Gazing across the limpid, fathomless waters of Frederick Sound, one of the world’s richest feeding grounds for Humpback whales, these great behemoths had already announced themselves by the oily jets of their ‘blows’ still dancing in the moist air. Needing no second invitation, my fellow travellers and I aboard the very comfortably appointed 36 passenger boat Safari Explorer climbed aboard the zodiacs, hoping for a closer encounter.

This was my first exposure to Alaska, and to be honest I was still grappling with the sheer scale and vastness of this tangled, untamed wilderness. A land in which tooth, talon and claw continue to prevail and man’s foothold along this labyrinthine coast remains tenuous. Lured by Alaska’s treasury of natural riches – dramatic landscapes, world-beating whale and bear populations and towering glaciers – it had already been an eventful first few days.

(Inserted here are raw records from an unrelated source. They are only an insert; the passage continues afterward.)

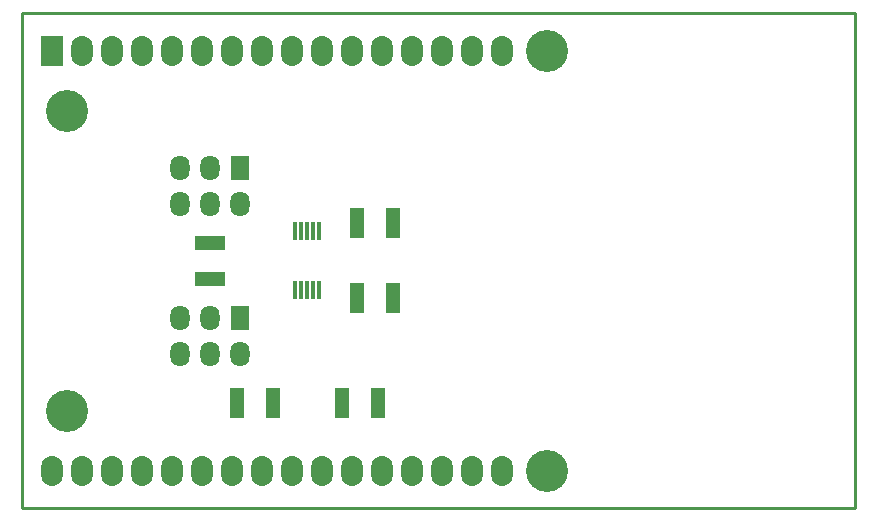
<source format=gbs>
%TF.GenerationSoftware,KiCad,Pcbnew,no-vcs-found-427e5ec~60~ubuntu16.04.1*%
%TF.CreationDate,2017-09-22T15:23:26-04:00*%
%TF.ProjectId,i2c_interface_3x2,6932635F696E746572666163655F3378,1.0*%
%TF.SameCoordinates,Original*%
%TF.FileFunction,Soldermask,Bot*%
%TF.FilePolarity,Negative*%
%FSLAX46Y46*%
G04 Gerber Fmt 4.6, Leading zero omitted, Abs format (unit mm)*
G04 Created by KiCad (PCBNEW no-vcs-found-427e5ec~60~ubuntu16.04.1) date Fri Sep 22 15:23:26 2017*
%MOMM*%
%LPD*%
G01*
G04 APERTURE LIST*
%ADD10C,0.228600*%
%ADD11C,3.556000*%
%ADD12O,1.854200X2.540000*%
%ADD13R,1.854200X2.540000*%
%ADD14R,1.270000X2.540000*%
%ADD15R,2.540000X1.270000*%
%ADD16O,1.625600X2.133600*%
%ADD17R,1.625600X2.133600*%
%ADD18R,0.400000X1.580000*%
G04 APERTURE END LIST*
D10*
X156210000Y-67945000D02*
X85725000Y-67945000D01*
X156210000Y-109855000D02*
X156210000Y-67945000D01*
X85725000Y-109855000D02*
X156210000Y-109855000D01*
X85725000Y-67945000D02*
X85725000Y-109855000D01*
D11*
%TO.C,MDB1*%
X130175000Y-71120000D03*
X130175000Y-106680000D03*
X89535000Y-101600000D03*
X89535000Y-76200000D03*
D12*
X88265000Y-106680000D03*
X90805000Y-106680000D03*
X93345000Y-106680000D03*
X95885000Y-106680000D03*
X98425000Y-106680000D03*
X100965000Y-106680000D03*
X103505000Y-106680000D03*
X106045000Y-106680000D03*
X108585000Y-106680000D03*
X111125000Y-106680000D03*
X113665000Y-106680000D03*
X116205000Y-106680000D03*
X118745000Y-106680000D03*
X121285000Y-106680000D03*
X123825000Y-106680000D03*
X126365000Y-106680000D03*
X126365000Y-71120000D03*
X123825000Y-71120000D03*
X121285000Y-71120000D03*
X118745000Y-71120000D03*
X116205000Y-71120000D03*
X113665000Y-71120000D03*
X111125000Y-71120000D03*
X108585000Y-71120000D03*
X106045000Y-71120000D03*
X103505000Y-71120000D03*
X100965000Y-71120000D03*
X98425000Y-71120000D03*
X95885000Y-71120000D03*
D13*
X88265000Y-71120000D03*
D12*
X93345000Y-71120000D03*
X90805000Y-71120000D03*
%TD*%
D14*
%TO.C,C1*%
X114046000Y-92075000D03*
X117094000Y-92075000D03*
%TD*%
%TO.C,C2*%
X117094000Y-85725000D03*
X114046000Y-85725000D03*
%TD*%
D15*
%TO.C,C3*%
X101600000Y-90424000D03*
X101600000Y-87376000D03*
%TD*%
D16*
%TO.C,P1*%
X99060000Y-84074000D03*
X99060000Y-81026000D03*
X101600000Y-84074000D03*
X101600000Y-81026000D03*
X104140000Y-84074000D03*
D17*
X104140000Y-81026000D03*
%TD*%
%TO.C,P2*%
X104140000Y-93726000D03*
D16*
X104140000Y-96774000D03*
X101600000Y-93726000D03*
X101600000Y-96774000D03*
X99060000Y-93726000D03*
X99060000Y-96774000D03*
%TD*%
D14*
%TO.C,R1*%
X115824000Y-100965000D03*
X112776000Y-100965000D03*
%TD*%
%TO.C,R2*%
X106934000Y-100965000D03*
X103886000Y-100965000D03*
%TD*%
D18*
%TO.C,U1*%
X110855000Y-91400000D03*
X110355000Y-91400000D03*
X109855000Y-91400000D03*
X109355000Y-91400000D03*
X108855000Y-91400000D03*
X108855000Y-86400000D03*
X109355000Y-86400000D03*
X109855000Y-86400000D03*
X110355000Y-86400000D03*
X110855000Y-86400000D03*
%TD*%
M02*

</source>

With the outboard engine cut and the zodiac now bobbing gently, the wheezing trumpet of the whale’s two-hundred mile an hour exhalations as they surfaced from a dive drifted audibly across the stillness of the bay. They seemed all around us. We were specifically on the trail of two adult humpbacks who we had watched gracefully turn tail and slide down into the impenetrable depths just a few minutes earlier and now hoped would re-surface nearby. Feet shuffled impatiently, hushed conversations and almost tangible stifled excitement as we waited.

And then without warning, rising up almost directly beneath us, 40 tonnes of surfacing cetacean suddenly erupted with a great triumphal bugle just feet from the edge of our rubber boat, scaring the hell out of all onboard! The joker in the pod and clearly enjoying his practical joke, the humpback then circled us once in what seemed like a salutary wave, before sliding away into the inky depths. A rare fleeting encounter forever bored into the mind’s eye, and at the same time neatly encapsulating the very essence of this rugged land: wild, beautiful, unpredictable.

The Russians must be truly gutted having sold it to America for just 2 cents an acre in 1867!